The equation is one year ahead stock returns as a function of a few explanatory variables.
Many thanks for considering my request, DEEP.

#### hlsmith

##### Not a robit
If something was endogenuous to the DV that would mean the DV causes or is upstream of it right? Is this what you mean?

#### spunky

##### Doesn't actually exist
Well... it's not super difficult to show that for OLS regression models of the form $$Y= \beta_0 + \beta_1X_1 + \beta_2X_2 +...+\beta_pX_p + \epsilon$$, the $$R^{2}$$ statistic is a function of the elements of the correlation matrix of the predictors and the vector of correlations between the predictors and the dependent variable.

More specifically, $$R^{2} = r'_{x,y} \beta$$ where $$r_{x,y}$$ is the p X 1 vector of correlations of the predictors and the dependent variable and $$\mathbf{\beta}$$ is the vector of regression coefficients. If the regression coeffcients are biased,$$R^{2}$$ is most likely going to be biased as well.

#### Deepn6

##### New Member
If something was endogenuous to the DV that would mean the DV causes or is upstream of it right? Is this what you mean?
Yes.

#### Deepn6

##### New Member
Well... it's not super difficult to show that for OLS regression models of the form $$Y= \beta_0 + \beta_1X_1 + \beta_2X_2 +...+\beta_pX_p + \epsilon$$, the $$R^{2}$$ statistic is a function of the elements of the correlation matrix of the predictors and the vector of correlations between the predictors and the dependent variable.

More specifically, $$R^{2} = r'_{x,y} \beta$$ where $$r_{x,y}$$ is the p X 1 vector of correlations of the predictors and the dependent variable and $$\mathbf{\beta}$$ is the vector of regression coefficients.
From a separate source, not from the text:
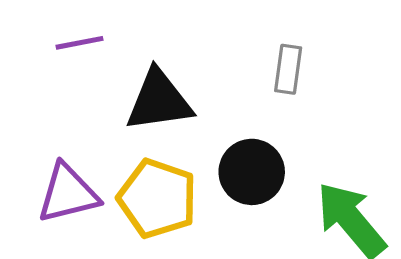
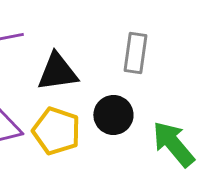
gray rectangle: (288, 69) -> (135, 53), size x1.4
If the regression coeffcients are biased,$$R^{2}$$ is most likely going to be biased as well.

#### Deepn6

##### New Member
But only the endogenous explanatory variable is biased. Is it possible that this biases another variable the other way, leaving the R squared roughly unaffected?

#### spunky

##### Doesn't actually exist
But only the endogenous explanatory variable is biased. Is it possible that this biases another variable the other way, leaving the R squared roughly unaffected?
True. since $$R^{2}$$ is a linear combination of correlations and (standardized) regression coefficients, the bias it experiences depends on the size of the coefficients as well as how many of them are biased and in which direction we would observe the bias.

However, the key point is that we don't always know that for sure, right? So it could or could not be a problem, but there is no way of knowing this unless you both have population-level data **and** the necessary instruments to remove endogeneity and then assess where the biases are coming from and in which direction they are moving.

#### Deepn6

##### New Member
I think you are right. But many research papers just report an R-squared or any changes when there are endogenous variables.
Many thanks.
PS This maybe something for an advanced econometrics paper...